Major inconsistencies of inferred population genetic structure estimated in a large set of domestic horse breeds using microsatellites
Funk, Stephan et al. (2020), Major inconsistencies of inferred population genetic structure estimated in a large set of domestic horse breeds using microsatellites, Dryad, Dataset, https://doi.org/10.5061/dryad.tmpg4f4vh
STRUCTURE remains the most applied tool aimed at recovering the true, but unknown, population structure from observed microsatellite data or other genetic markers. About 30% of STRUCTURE-based studies could not be reproduced (Gilbert et al., 2012). Here we use a large set of data from 2323 horses from 93 domestic breeds plus the Przewalski horse, typed at 15 microsatellite markers, to evaluate how program settings, in particular the so far insufficiently evaluated number of replicates, impact the estimation of the optimal number of population clusters Kopt that best describe the observed data.
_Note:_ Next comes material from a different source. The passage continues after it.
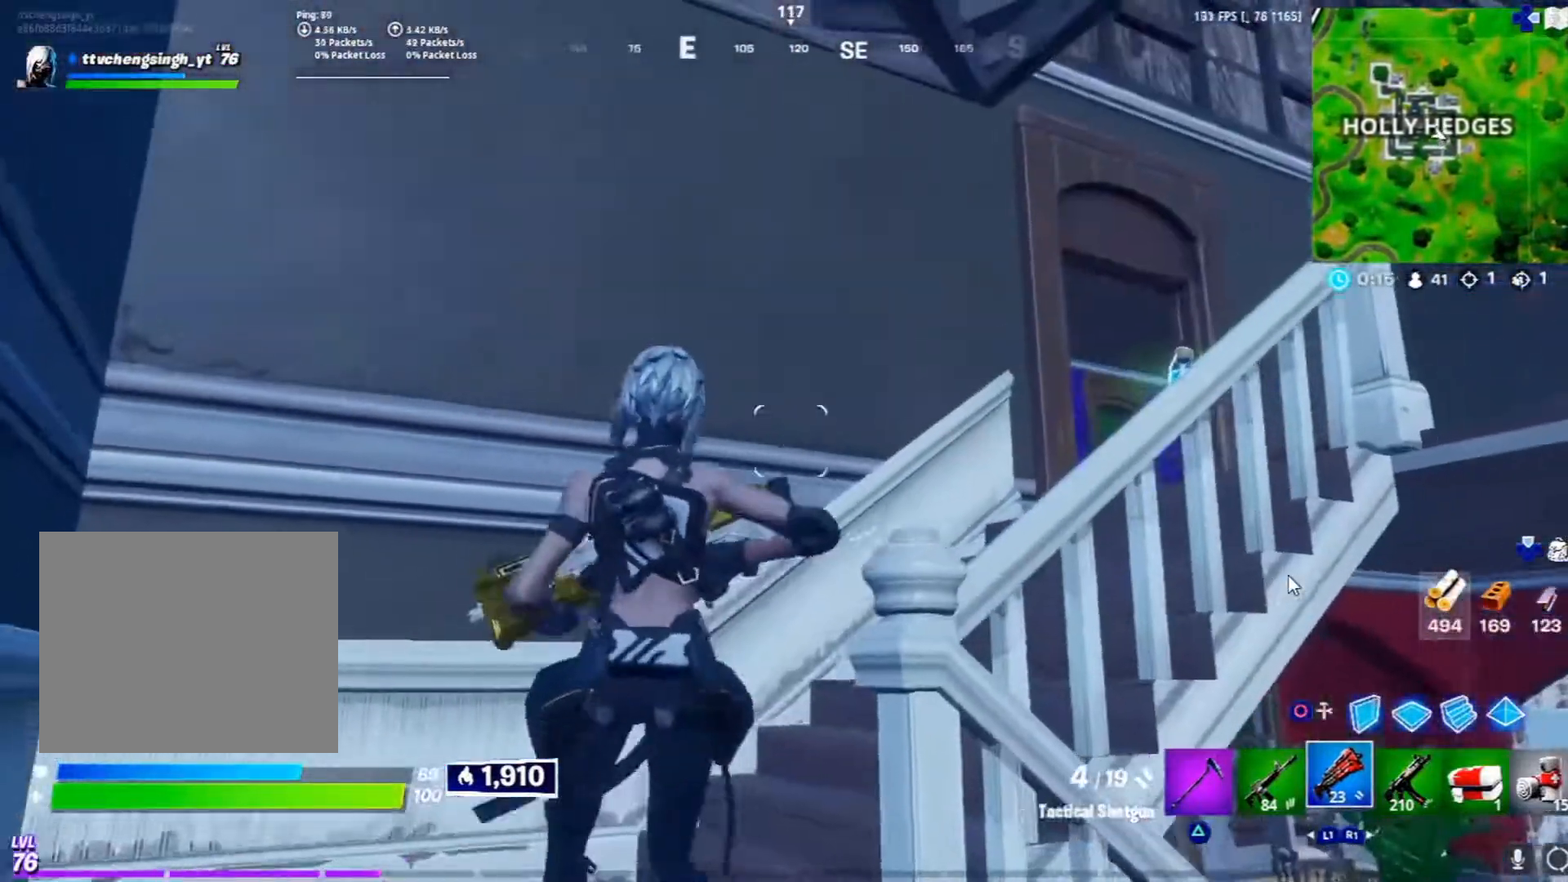
{"buttons": [], "left_stick": "up-left", "right_stick": "center", "events": [[50, "left_stick", "center"], [133, "right_stick", "down-right"], [233, "left_stick", "left"], [283, "right_stick", "center"], [483, "left_stick", "up-left"]]}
Domestic horses are suited as a test case as there is extensive knowledge of the history of many breeds, extensive phylogenetic analyses. Different methods based on different genetic assumptions and statistical procedures (DAPC, FLOCK, PCoA and STRUCTURE with different run scenarios) all revealed the general, broad-scale relationships among the breeds that largely reflect known breed histories but diverged largely how they characterized small-scale patterns. STRUCTURE failed to consistently identify Kopt using the most widespread approach, the ΔK method, despite very large numbers of MCMCs (3,000,000) and replicates (100). The interpretation of breed structure over increasing numbers of K, without assuming a Kopt, was consistent with known breed histories. The over-reliance on Kopt should be replaced by a qualitative description of clustering over increasing K, which is scientifically more honest and has the advantage of being much faster and less computer intensive as lower numbers of MCMC iterations and repetitions suffice for stable results. Very large data sets are highly challenging for cluster analyses, especially when populations with complex genetic histories are investigated.
Samples collected during long-term studies on horse genetics. 15 autosomal microsatellite markers distributed on 14 chromosomes, from marker panels that are recomended for diversity studies fy ISAG-FAO and International Society for Animal Genetics.